First, let me get my complaints on the table, because they're fairly minor. Bendis is obviously going to have to resolve, in fairly short order, how the original X-Men go from lost in the Ultimate Universe to holding classes in outer space with Professor Kitty. Bendis actually has two issues of "All-New X-Men" left to tell that story before it has its first cross-over issue (in issue #38), but it's still weird to see them here given where they are in their own book at the moment. Moreover, I have to say that I was really disappointed with the art. Some of it is beautiful, like the scenes on Viscardi. Some of it, however, is just horribly rushed. I'm not Anka's biggest fan, but it's not entirely his fault. He and McGuinness have very different styles, and the transition between the two of them is jarring, to say the least. The number of inkers doesn't help matters, given us a larger number of combinations than advisable if you're trying to keep a consistent art style. (That said, Rocket riding Lockheed is pretty much the greatest thing to happen in comics ever.)

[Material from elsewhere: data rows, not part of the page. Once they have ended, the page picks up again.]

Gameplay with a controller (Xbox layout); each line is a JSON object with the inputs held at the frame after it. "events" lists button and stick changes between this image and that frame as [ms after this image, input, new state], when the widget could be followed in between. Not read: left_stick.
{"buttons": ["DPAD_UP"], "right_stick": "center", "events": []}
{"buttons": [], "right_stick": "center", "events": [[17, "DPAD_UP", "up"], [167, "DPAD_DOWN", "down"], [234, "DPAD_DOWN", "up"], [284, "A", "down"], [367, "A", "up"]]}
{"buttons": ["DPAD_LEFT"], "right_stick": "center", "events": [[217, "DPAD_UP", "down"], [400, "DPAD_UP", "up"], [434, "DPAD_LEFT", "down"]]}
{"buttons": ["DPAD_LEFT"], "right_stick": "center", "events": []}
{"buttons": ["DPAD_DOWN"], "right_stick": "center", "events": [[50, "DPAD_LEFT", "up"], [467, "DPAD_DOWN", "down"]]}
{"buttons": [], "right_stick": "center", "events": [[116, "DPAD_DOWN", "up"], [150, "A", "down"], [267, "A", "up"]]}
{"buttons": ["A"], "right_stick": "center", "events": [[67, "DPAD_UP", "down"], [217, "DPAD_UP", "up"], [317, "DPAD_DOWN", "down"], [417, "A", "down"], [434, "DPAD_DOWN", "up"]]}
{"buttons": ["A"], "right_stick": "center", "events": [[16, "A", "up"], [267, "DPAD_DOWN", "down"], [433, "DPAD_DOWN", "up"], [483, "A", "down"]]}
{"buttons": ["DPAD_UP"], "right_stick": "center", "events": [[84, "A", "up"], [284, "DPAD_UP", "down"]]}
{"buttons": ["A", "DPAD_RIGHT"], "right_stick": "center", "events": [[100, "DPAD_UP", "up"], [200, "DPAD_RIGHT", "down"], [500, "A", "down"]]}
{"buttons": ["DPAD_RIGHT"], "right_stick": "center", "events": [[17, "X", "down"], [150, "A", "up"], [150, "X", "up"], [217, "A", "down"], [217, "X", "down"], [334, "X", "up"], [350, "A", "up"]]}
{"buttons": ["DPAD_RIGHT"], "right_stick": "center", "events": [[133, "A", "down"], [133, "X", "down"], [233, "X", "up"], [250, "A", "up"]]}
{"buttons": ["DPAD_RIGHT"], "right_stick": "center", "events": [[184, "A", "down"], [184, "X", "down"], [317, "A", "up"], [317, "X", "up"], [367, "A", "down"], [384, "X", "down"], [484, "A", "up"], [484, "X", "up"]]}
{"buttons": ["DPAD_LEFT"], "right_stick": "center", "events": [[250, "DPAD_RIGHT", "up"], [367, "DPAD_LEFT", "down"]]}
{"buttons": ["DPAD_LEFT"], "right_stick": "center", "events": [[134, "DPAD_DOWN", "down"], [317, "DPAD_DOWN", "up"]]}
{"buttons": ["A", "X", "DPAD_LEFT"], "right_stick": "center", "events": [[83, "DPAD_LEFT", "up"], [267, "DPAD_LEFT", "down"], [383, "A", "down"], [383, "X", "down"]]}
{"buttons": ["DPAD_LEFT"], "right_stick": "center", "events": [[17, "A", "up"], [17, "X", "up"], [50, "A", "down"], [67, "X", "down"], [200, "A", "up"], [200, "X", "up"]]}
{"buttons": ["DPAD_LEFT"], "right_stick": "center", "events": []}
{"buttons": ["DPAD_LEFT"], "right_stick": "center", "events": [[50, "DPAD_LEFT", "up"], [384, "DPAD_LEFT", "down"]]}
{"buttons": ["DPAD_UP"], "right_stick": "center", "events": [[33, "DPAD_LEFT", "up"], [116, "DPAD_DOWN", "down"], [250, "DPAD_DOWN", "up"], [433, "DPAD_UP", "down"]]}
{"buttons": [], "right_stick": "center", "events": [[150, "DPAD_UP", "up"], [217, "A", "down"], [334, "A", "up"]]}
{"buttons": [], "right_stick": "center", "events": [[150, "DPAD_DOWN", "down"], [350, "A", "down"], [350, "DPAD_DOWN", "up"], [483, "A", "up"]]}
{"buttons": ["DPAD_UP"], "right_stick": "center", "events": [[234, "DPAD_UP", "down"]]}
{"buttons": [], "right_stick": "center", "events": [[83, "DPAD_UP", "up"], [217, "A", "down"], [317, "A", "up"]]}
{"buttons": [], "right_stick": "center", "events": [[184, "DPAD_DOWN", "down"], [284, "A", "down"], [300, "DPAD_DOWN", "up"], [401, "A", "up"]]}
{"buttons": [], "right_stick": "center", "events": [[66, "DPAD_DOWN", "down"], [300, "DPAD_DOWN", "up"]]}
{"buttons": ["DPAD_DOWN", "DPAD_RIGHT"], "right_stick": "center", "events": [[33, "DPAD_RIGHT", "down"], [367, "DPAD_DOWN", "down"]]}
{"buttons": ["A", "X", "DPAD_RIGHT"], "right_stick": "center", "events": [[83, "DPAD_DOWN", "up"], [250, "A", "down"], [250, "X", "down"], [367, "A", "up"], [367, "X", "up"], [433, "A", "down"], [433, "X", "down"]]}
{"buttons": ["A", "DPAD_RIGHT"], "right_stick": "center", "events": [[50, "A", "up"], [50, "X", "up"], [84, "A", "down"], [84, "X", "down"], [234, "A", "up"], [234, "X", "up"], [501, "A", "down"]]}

Now, let's get to the good. Humphries uses flashbacks to the creation of the Black Vortex to great effect, showing how a Celestial created it at the request of a frustrated young Viscardi, named Gara, who hoped that her species would one day reach the stars. It seems clear that, when one submits to the Vortex, one becomes an idealized form on oneself. However, we learn that this version comes with incredible darkness, obvious from the destruction that occurs on Viscardi after Gara submits to the Vortex. It raises some interesting questions about the impact that it's going to have on Gamora, as she submits here to the Vortex for the power to fight off the Slaughter Lords (as the Squad is now called after getting their own Vortex-induced upgrades). Humphries doesn't answer why the Celestial granted this boon to Gara or if he knew that it would corrupt as completely as it clearly does. I hope that we get those answers in this event, since it really lies at the heart of the story.
In the present, Humphries picks up where we last saw Kitty and Peter, in "Legendary Star-Lord" #9, as they go about trying to steal the Black Vortex from J'Son. They successfully do so, but no longer for a lark: they overheard enough of J'Son's attempt to get Thane to submit to the Vortex to realize that it's dangerous. I'll note that we still don't know much about J'Son's plan; for example, we don't know what this "one job" that J'Son wants Thane to do for him is. But, it's enough to freak out Kitty and Peter, causing them to call for help from their respective teams. They also call in Hank to take a look at the Vortex, and Storm comes for the ride (and conveniently becomes the one to realize the Vortex's evil when she sees a reflection of herself as a goddess that goes Phoenix on a planet). At this point, the plan seems to play keep-away with the Lords, but I'm sure it'll get more complicated as we go.
In other words, Humphries establishes the threat, gets all the players on the same board, and maps out the initial phase of the story. Away we go!